A 66-year-old Caucasian woman, with a past history of diabetes mellitus type 2, osteoporosis and no history of liver disease, developed liver dysfunction. She presented with fatigue, progressive jaundice, weight loss of 10 kg and mild epigastric and right upper quadrant abdominal pain over a period of two months. She denied any alcohol or drug abuse or exposure to blood products. She had no antecedents of other autoimmune disorders, and no family history of autoimmune or liver disease. For the previous two years she had received treatment with enalapril but this was stopped as she complained of discomfort. She had also taken metformine for diabetes mellitus, risendronate for osteoporosis, and herbal medicines (Centaurea Aspera L and Coutarea latiflora DC) for hypoglycaemia (self-medicated). Physical examination showed moderate mucocutaneous jaundice without stigmata of chronic liver disease. Blood tests revealed elevated aspartate aminotransferase (AST) 784 U/L (reference interval 0–36), alanine aminotransferase (ALT) 794 U/L (reference interval 0–41), serum bilirubin 6.10 mg/dl (reference interval < 1.40), and _-globulin fraction 26.90% with selective Immunoglobulin G (IgG) elevation (2290 mg/dl). Full blood count, creatinine, urea, electrolytes and pancreatic enzymes were within normal limits. Serological tests for viral hepatitis (HAV, HBV, HCV, CMV, EBV) were negative. alpha-1-antitrypsin phenotype, serum ceruloplasmin, iron and ferritin levels were normal. X-ray tests (abdominal echography and computerized tomography, echoendoscopy) did not show any abnormality. Indirect immunofluorescence (IFI) on HEp-2 cell lines showed ANA with a speckled and cytoplasmic pattern at 1/320 titer. Anti-SMA positivity was evidenced by IFI on rodent liver, kidney and stomach sections ("in house" technique) and corresponded to Factin specificity in an enzyme linked immunoassay (ELISA) from INOVA Diagnostics (San Diego, US). Anti-SLA detection by Dot-blot (D-tek. Mons-BELGIUM) was confirmed by two different techniques; an ELISA with prokaryotically expressed SLA protein (Euroimmun UK. Ltd. Cardiff, UK) and an immunoprecipitation assay (IPA) as described by Costa et al. [7]. HLA (Histocompatibility Leukocyte Antigen) genotyping by PCR-SSP (Dynal Biotech, Oslo, Norway) showed HLA-DRB1* 04; DR B1* 07 genotype.

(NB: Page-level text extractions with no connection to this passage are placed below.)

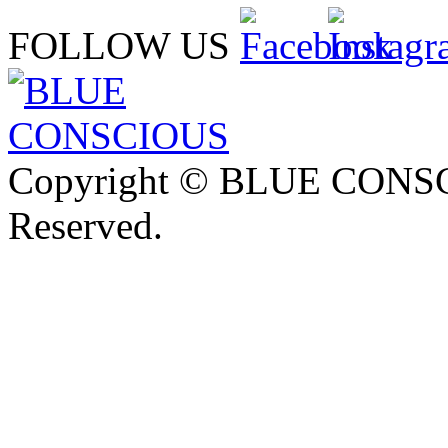
FOLLOW US
Copyright © BLUE CONSCI
Reserved.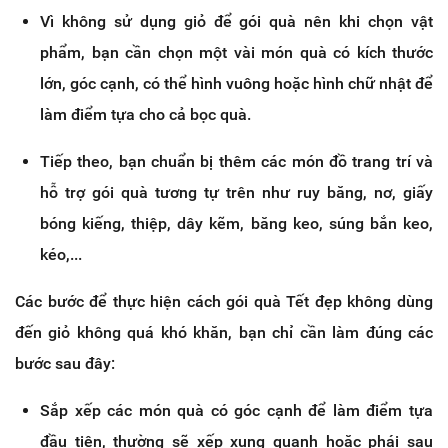
Vì không sử dụng giỏ để gói quà nên khi chọn vật
phẩm, bạn cần chọn một vài món quà có kích thước
lớn, góc cạnh, có thể hình vuông hoặc hình chữ nhật để
làm điểm tựa cho cả bọc quà.
Tiếp theo, bạn chuẩn bị thêm các món đồ trang trí và
hỗ trợ gói quà tương tự trên như ruy băng, nơ, giấy
bóng kiếng, thiệp, dây kẽm, băng keo, súng bắn keo,
kéo,...
Các bước để thực hiện cách gói quà Tết đẹp không dùng
đến giỏ không quá khó khăn, bạn chỉ cần làm đúng các
bước sau đây:
Sắp xếp các món quà có góc cạnh để làm điểm tựa
đầu tiên, thường sẽ xếp xung quanh hoặc phái sau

Tumoral markers (CEA, CA 12.5) were negative except for CA 19.9: 443.2 U/ml (reference interval < 37.0). Liver histology disclosed severe piecemeal necrosis (interface hepatitis), lobular damage manifested by anisonucleosis, ballooning degeneration, hepatocellular swelling and acidophil bodies. Furthermore a severe infiltration of lymphocytes and neutrophils with scarce plasmatic cells and eosinophils, and periportal and pericellular fibrosis, were detected (figure 1A). The inflammatory infiltrates affected most of the portal tracks with fibrosis.

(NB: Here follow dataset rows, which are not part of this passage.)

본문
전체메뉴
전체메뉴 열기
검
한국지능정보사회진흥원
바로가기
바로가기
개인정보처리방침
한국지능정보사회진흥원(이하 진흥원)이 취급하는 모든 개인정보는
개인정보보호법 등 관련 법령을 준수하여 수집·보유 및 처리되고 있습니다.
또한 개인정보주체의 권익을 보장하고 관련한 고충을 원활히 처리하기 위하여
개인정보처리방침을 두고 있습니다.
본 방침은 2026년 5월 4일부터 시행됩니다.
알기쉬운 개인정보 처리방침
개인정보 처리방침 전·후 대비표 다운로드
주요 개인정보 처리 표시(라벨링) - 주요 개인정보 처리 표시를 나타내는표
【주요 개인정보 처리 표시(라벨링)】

Withdrawal of the medication resulted in normalization of liver function within 3 weeks and according to the AASLD practice guidelines published in 2002, we did not initiate any treatment. Six months later, there was no biochemical or serological alteration, IgG levels were normal and SMA and anti-F-actin were negative. ANA showed only a speckled pattern and anti-SLA remained positive. The second liver biopsy showed chronic hepatitis with mild activity and septal fibrosis, despite clinical and biochemical resolution. Lobular liver cell damage ameliorated, no bridging necrosis or multiacinar necrosis was found and small regenerative hepatocytes were seen (figure 1B).